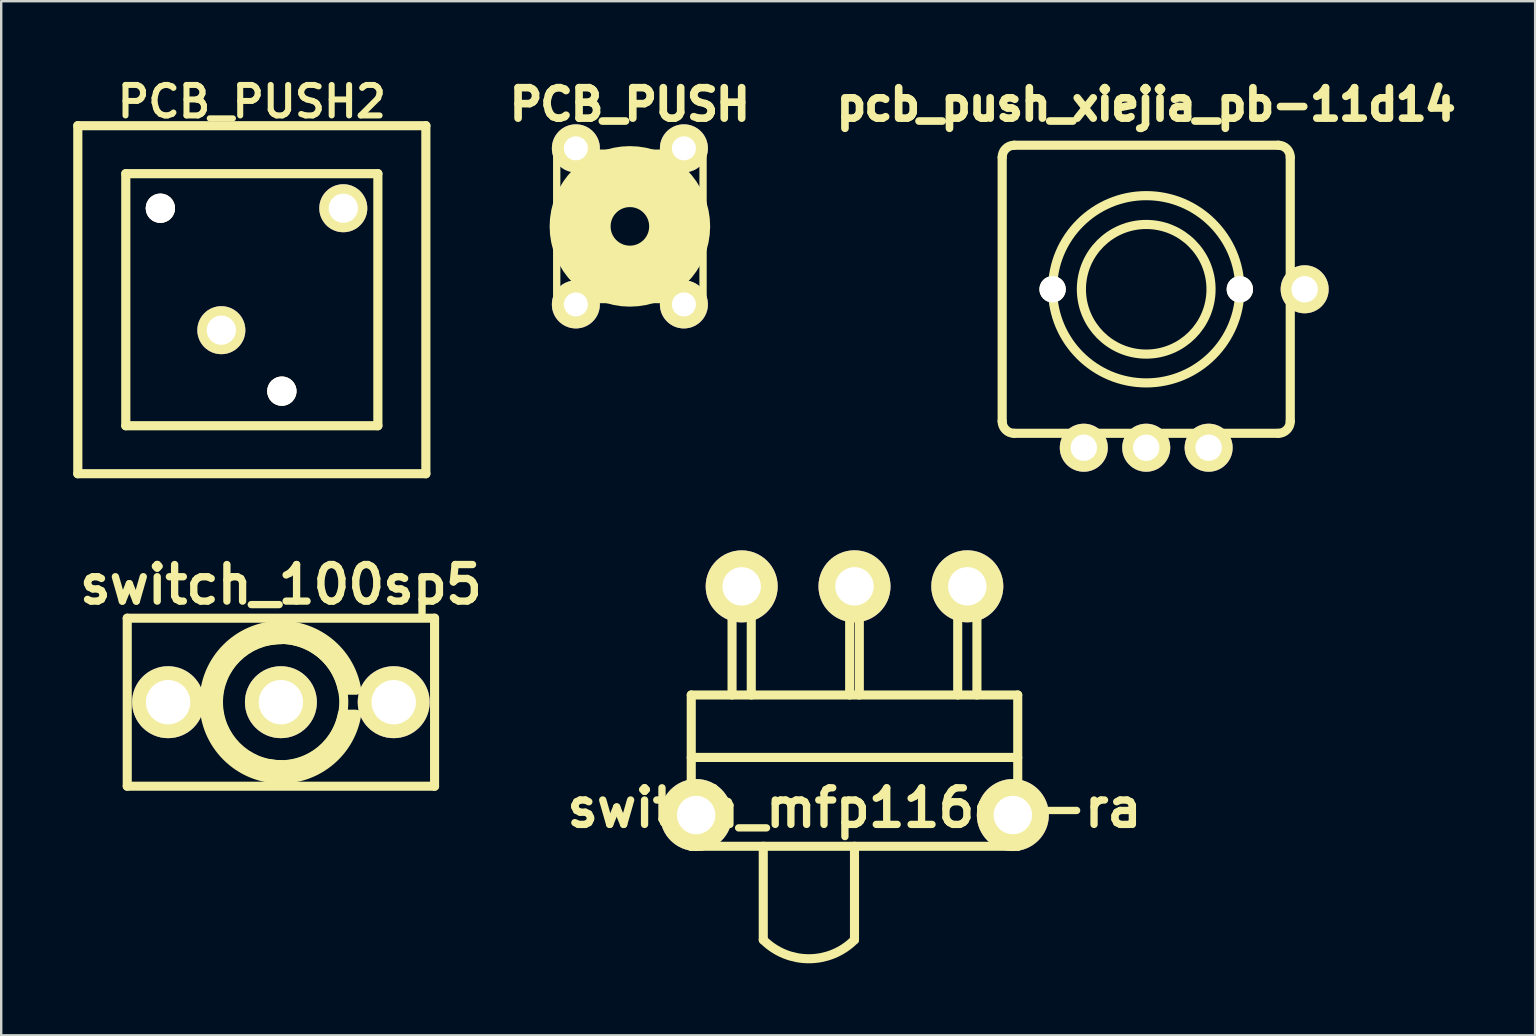
<source format=kicad_pcb>
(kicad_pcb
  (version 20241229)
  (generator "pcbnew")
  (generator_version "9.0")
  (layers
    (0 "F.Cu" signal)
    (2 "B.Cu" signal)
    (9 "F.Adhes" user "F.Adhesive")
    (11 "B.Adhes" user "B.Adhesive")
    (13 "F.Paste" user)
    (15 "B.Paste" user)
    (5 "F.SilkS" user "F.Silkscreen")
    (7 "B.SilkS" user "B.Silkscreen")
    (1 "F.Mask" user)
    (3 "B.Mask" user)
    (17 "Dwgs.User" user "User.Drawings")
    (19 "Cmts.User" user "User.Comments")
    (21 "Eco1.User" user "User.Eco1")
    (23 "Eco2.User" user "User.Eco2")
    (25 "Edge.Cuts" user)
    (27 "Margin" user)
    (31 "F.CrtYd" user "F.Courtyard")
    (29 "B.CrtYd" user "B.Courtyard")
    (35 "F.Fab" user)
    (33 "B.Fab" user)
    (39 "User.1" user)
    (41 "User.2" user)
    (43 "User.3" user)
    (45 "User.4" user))
  (footprint "switch_100sp5"
    (layer "F.Cu")
    (at 8.651 26.2)
    (property "Reference" "switch_100sp5" (at 0 -4.9 0) (layer "F.SilkS") (effects (font (size 1.524 1.524) (thickness 0.305))))
    (attr through_hole)
    (fp_line (start -6.401 -3.498) (end 6.401 -3.498) (stroke (width 0.378) (type solid)) (layer "F.SilkS"))
    (fp_line (start -6.401 3.5) (end -6.401 -3.5) (stroke (width 0.378) (type solid)) (layer "F.SilkS"))
    (fp_line (start 2.601 -0.5) (end 3.099 -0.5) (stroke (width 0.378) (type solid)) (layer "F.SilkS"))
    (fp_line (start 2.601 0.5) (end 3.099 0.5) (stroke (width 0.378) (type solid)) (layer "F.SilkS"))
    (fp_line (start 6.401 -3.5) (end 6.401 3.5) (stroke (width 0.378) (type solid)) (layer "F.SilkS"))
    (fp_line (start 6.401 3.5) (end -6.401 3.5) (stroke (width 0.378) (type solid)) (layer "F.SilkS"))
    (fp_arc (start -3.2004 0) (mid -2.263025 -2.263025) (end 0 -3.2004) (stroke (width 0.37846) (type solid)) (layer "F.SilkS"))
    (fp_arc (start -2.90068 0) (mid -2.05109 -2.05109) (end 0 -2.90068) (stroke (width 0.37846) (type solid)) (layer "F.SilkS"))
    (fp_arc (start -2.60096 0) (mid -1.839156 -1.839156) (end 0 -2.60096) (stroke (width 0.37846) (type solid)) (layer "F.SilkS"))
    (fp_arc (start -0.70104 -2.82956) (mid 1.505091 -2.496511) (end 2.82956 -0.70104) (stroke (width 0.37846) (type solid)) (layer "F.SilkS"))
    (fp_arc (start -0.5207 -2.56032) (mid 1.442229 -2.17861) (end 2.56032 -0.5207) (stroke (width 0.37846) (type solid)) (layer "F.SilkS"))
    (fp_arc (start -0.51054 -3.15976) (mid 1.873281 -2.595294) (end 3.15976 -0.51054) (stroke (width 0.37846) (type solid)) (layer "F.SilkS"))
    (fp_arc (start 0 2.60096) (mid -1.839156 1.839156) (end -2.60096 0) (stroke (width 0.37846) (type solid)) (layer "F.SilkS"))
    (fp_arc (start 0 2.90068) (mid -2.05109 2.05109) (end -2.90068 0) (stroke (width 0.37846) (type solid)) (layer "F.SilkS"))
    (fp_arc (start 0 3.2004) (mid -2.263025 2.263025) (end -3.2004 0) (stroke (width 0.37846) (type solid)) (layer "F.SilkS"))
    (fp_arc (start 2.56032 0.48006) (mid 1.470966 2.149873) (end -0.48006 2.56032) (stroke (width 0.37846) (type solid)) (layer "F.SilkS"))
    (fp_arc (start 2.83972 0.70104) (mid 1.512275 2.503695) (end -0.70104 2.83972) (stroke (width 0.37846) (type solid)) (layer "F.SilkS"))
    (fp_arc (start 3.15976 0.51054) (mid 1.873281 2.595294) (end -0.51054 3.15976) (stroke (width 0.37846) (type solid)) (layer "F.SilkS"))
    (fp_circle (center 0 0) (end -2.601 0.3) (stroke (width 0.378) (type solid)) (fill no) (layer "F.SilkS"))
    (pad "1" thru_hole circle (at -4.699 0) (size 2.997 2.997) (drill 1.847) (layers "*.Cu" "*.Mask" "F.SilkS"))
    (pad "2" thru_hole circle (at 0 0) (size 2.997 2.997) (drill 1.847) (layers "*.Cu" "*.Mask" "F.SilkS"))
    (pad "3" thru_hole circle (at 4.699 0) (size 2.997 2.997) (drill 1.847) (layers "*.Cu" "*.Mask" "F.SilkS")))
  (footprint "PCB_PUSH2"
    (layer "F.Cu")
    (at 7.44 9.434)
    (property "Reference" "PCB_PUSH2" (at 0 -8.25 0) (layer "F.SilkS") (effects (font (size 1.27 1.27) (thickness 0.251))))
    (attr through_hole)
    (fp_line (start -7.249 7.249) (end -7.249 -7.249) (stroke (width 0.381) (type solid)) (layer "F.SilkS"))
    (fp_line (start -7.249 7.249) (end 7.249 7.249) (stroke (width 0.381) (type solid)) (layer "F.SilkS"))
    (fp_line (start -5.25 -5.25) (end 5.25 -5.25) (stroke (width 0.381) (type solid)) (layer "F.SilkS"))
    (fp_line (start -5.25 5.25) (end -5.25 -5.25) (stroke (width 0.381) (type solid)) (layer "F.SilkS"))
    (fp_line (start 5.25 -5.25) (end 5.25 5.25) (stroke (width 0.381) (type solid)) (layer "F.SilkS"))
    (fp_line (start 5.25 5.25) (end -5.25 5.25) (stroke (width 0.381) (type solid)) (layer "F.SilkS"))
    (fp_line (start 7.249 -7.249) (end -7.249 -7.249) (stroke (width 0.381) (type solid)) (layer "F.SilkS"))
    (fp_line (start 7.249 7.249) (end 7.249 -7.249) (stroke (width 0.381) (type solid)) (layer "F.SilkS"))
    (pad "" thru_hole circle (at -3.81 -3.81) (size 1.219 1.219) (drill 1.219) (layers "*.Cu" "*.Mask" "F.SilkS"))
    (pad "" thru_hole circle (at 1.25 3.81) (size 1.219 1.219) (drill 1.219) (layers "*.Cu" "*.Mask" "F.SilkS"))
    (pad "1" thru_hole circle (at 3.81 -3.81) (size 1.999 1.999) (drill 1.219) (layers "*.Cu" "*.Mask" "F.SilkS"))
    (pad "2" thru_hole circle (at -1.27 1.27) (size 1.999 1.999) (drill 1.219) (layers "*.Cu" "*.Mask" "F.SilkS")))
  (footprint "switch_mfp116dg-ra"
    (layer "F.Cu")
    (at 32.544 30.901)
    (property "Reference" "switch_mfp116dg-ra" (at 0 -0.3 0) (layer "F.SilkS") (effects (font (size 1.524 1.524) (thickness 0.305))))
    (attr through_hole)
    (fp_line (start -6.8 -5.001) (end -6.8 1.3) (stroke (width 0.378) (type solid)) (layer "F.SilkS"))
    (fp_line (start -6.8 -2.4) (end 6.8 -2.4) (stroke (width 0.378) (type solid)) (layer "F.SilkS"))
    (fp_line (start -6.8 1.3) (end 6.8 1.3) (stroke (width 0.378) (type solid)) (layer "F.SilkS"))
    (fp_line (start -5.1 -9.5) (end -5.1 -5.001) (stroke (width 0.378) (type solid)) (layer "F.SilkS"))
    (fp_line (start -5.1 -9.5) (end -4.3 -9.5) (stroke (width 0.378) (type solid)) (layer "F.SilkS"))
    (fp_line (start -4.3 -9.5) (end -4.3 -5.001) (stroke (width 0.378) (type solid)) (layer "F.SilkS"))
    (fp_line (start -3.8 5.199) (end -3.8 1.3) (stroke (width 0.378) (type solid)) (layer "F.SilkS"))
    (fp_line (start -0.201 -9.5) (end 0.201 -9.5) (stroke (width 0.378) (type solid)) (layer "F.SilkS"))
    (fp_line (start -0.201 -5.001) (end -0.201 -9.5) (stroke (width 0.378) (type solid)) (layer "F.SilkS"))
    (fp_line (start 0 5.199) (end 0 1.3) (stroke (width 0.378) (type solid)) (layer "F.SilkS"))
    (fp_line (start 0.201 -9.5) (end 0.201 -5.001) (stroke (width 0.378) (type solid)) (layer "F.SilkS"))
    (fp_line (start 4.3 -9.5) (end 4.3 -5.001) (stroke (width 0.378) (type solid)) (layer "F.SilkS"))
    (fp_line (start 5.1 -9.5) (end 4.3 -9.5) (stroke (width 0.378) (type solid)) (layer "F.SilkS"))
    (fp_line (start 5.1 -5.001) (end 5.1 -9.5) (stroke (width 0.378) (type solid)) (layer "F.SilkS"))
    (fp_line (start 6.8 -5.001) (end -6.8 -5.001) (stroke (width 0.378) (type solid)) (layer "F.SilkS"))
    (fp_line (start 6.8 1.3) (end 6.8 -5.001) (stroke (width 0.378) (type solid)) (layer "F.SilkS"))
    (fp_arc (start 0 5.19938) (mid -1.89992 5.986353) (end -3.79984 5.19938) (stroke (width 0.37846) (type solid)) (layer "F.SilkS"))
    (pad "" thru_hole circle (at -6.596 0) (size 3 3) (drill 1.6) (layers "*.Cu" "*.Mask" "F.SilkS"))
    (pad "" thru_hole circle (at 6.596 0) (size 3 3) (drill 1.6) (layers "*.Cu" "*.Mask" "F.SilkS"))
    (pad "1" thru_hole circle (at -4.699 -9.525) (size 3 3) (drill 1.6) (layers "*.Cu" "*.Mask" "F.SilkS"))
    (pad "2" thru_hole circle (at 0 -9.528) (size 3 3) (drill 1.6) (layers "*.Cu" "*.Mask" "F.SilkS"))
    (pad "3" thru_hole circle (at 4.699 -9.528) (size 3 3) (drill 1.6) (layers "*.Cu" "*.Mask" "F.SilkS")))
  (footprint "pcb_push_xiejia_pb-11d14"
    (layer "F.Cu")
    (at 44.696 9)
    (property "Reference" "pcb_push_xiejia_pb-11d14" (at 0 -7.7 0) (layer "F.SilkS") (effects (font (size 1.27 1.27) (thickness 0.318))))
    (attr through_hole)
    (fp_line (start -6 5.5) (end -6 -5.5) (stroke (width 0.381) (type solid)) (layer "F.SilkS"))
    (fp_line (start -5.5 -6) (end 5.5 -6) (stroke (width 0.381) (type solid)) (layer "F.SilkS"))
    (fp_line (start 5.5 6) (end -5.5 6) (stroke (width 0.381) (type solid)) (layer "F.SilkS"))
    (fp_line (start 6 -5.5) (end 6 5.5) (stroke (width 0.381) (type solid)) (layer "F.SilkS"))
    (fp_arc (start -6 -5.5) (mid -5.853553 -5.853553) (end -5.5 -6) (stroke (width 0.381) (type solid)) (layer "F.SilkS"))
    (fp_arc (start -5.5 6) (mid -5.853553 5.853553) (end -6 5.5) (stroke (width 0.381) (type solid)) (layer "F.SilkS"))
    (fp_arc (start 5.5 -6) (mid 5.853553 -5.853553) (end 6 -5.5) (stroke (width 0.381) (type solid)) (layer "F.SilkS"))
    (fp_arc (start 6 5.5) (mid 5.853553 5.853553) (end 5.5 6) (stroke (width 0.381) (type solid)) (layer "F.SilkS"))
    (fp_circle (center 0 0) (end 2.7 0) (stroke (width 0.381) (type solid)) (fill no) (layer "F.SilkS"))
    (fp_circle (center 0 0) (end 3.9 0) (stroke (width 0.381) (type solid)) (fill no) (layer "F.SilkS"))
    (pad "" np_thru_hole circle (at -3.9 0) (size 1.1 1.1) (drill 1.1) (layers "*.Cu" "*.Mask" "F.SilkS"))
    (pad "" np_thru_hole circle (at 3.9 0) (size 1.1 1.1) (drill 1.1) (layers "*.Cu" "*.Mask" "F.SilkS"))
    (pad "1" thru_hole circle (at 0 6.6) (size 2 2) (drill 1.1) (layers "*.Cu" "*.Mask" "F.SilkS"))
    (pad "2" thru_hole circle (at 2.6 6.6) (size 2 2) (drill 1.1) (layers "*.Cu" "*.Mask" "F.SilkS"))
    (pad "3" thru_hole circle (at -2.6 6.6) (size 2 2) (drill 1.1) (layers "*.Cu" "*.Mask" "F.SilkS"))
    (pad "4" thru_hole circle (at 6.6 0) (size 2 2) (drill 1.1) (layers "*.Cu" "*.Mask" "F.SilkS")))
  (footprint "PCB_PUSH"
    (layer "F.Cu")
    (at 23.188 6.38)
    (property "Reference" "PCB_PUSH" (at 0 -5.08 0) (layer "F.SilkS") (effects (font (size 1.27 1.27) (thickness 0.318))))
    (attr through_hole)
    (fp_line (start -3.048 -3.048) (end 3.048 -3.048) (stroke (width 0.305) (type solid)) (layer "F.SilkS"))
    (fp_line (start -3.048 3.048) (end -3.048 -3.048) (stroke (width 0.305) (type solid)) (layer "F.SilkS"))
    (fp_line (start 3.048 -3.048) (end 3.048 3.048) (stroke (width 0.305) (type solid)) (layer "F.SilkS"))
    (fp_line (start 3.048 3.048) (end -3.048 3.048) (stroke (width 0.305) (type solid)) (layer "F.SilkS"))
    (fp_circle (center 0 0) (end -0.762 0.254) (stroke (width 2.54) (type solid)) (fill no) (layer "F.SilkS"))
    (pad "1" thru_hole circle (at -2.25 -3.251) (size 1.999 1.999) (drill 1.001) (layers "*.Cu" "*.Mask" "F.SilkS"))
    (pad "2" thru_hole circle (at 2.25 3.251) (size 1.999 1.999) (drill 1.001) (layers "*.Cu" "*.Mask" "F.SilkS"))
    (pad "3" thru_hole circle (at -2.25 3.251) (size 1.999 1.999) (drill 1.001) (layers "*.Cu" "*.Mask" "F.SilkS"))
    (pad "4" thru_hole circle (at 2.25 -3.251) (size 1.999 1.999) (drill 1.001) (layers "*.Cu" "*.Mask" "F.SilkS")))
  (gr_rect
    (start -3 -3)
    (end 60.897 40.077)
    (stroke (width 0.1) (type default))
    (fill no)
    (layer "Edge.Cuts")))
</source>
+++++
Problem details:
Look through the records and gather every line containing "CrtYd".

Solved exercise:
    (31 "F.CrtYd" user "F.Courtyard")
    (29 "B.CrtYd" user "B.Courtyard")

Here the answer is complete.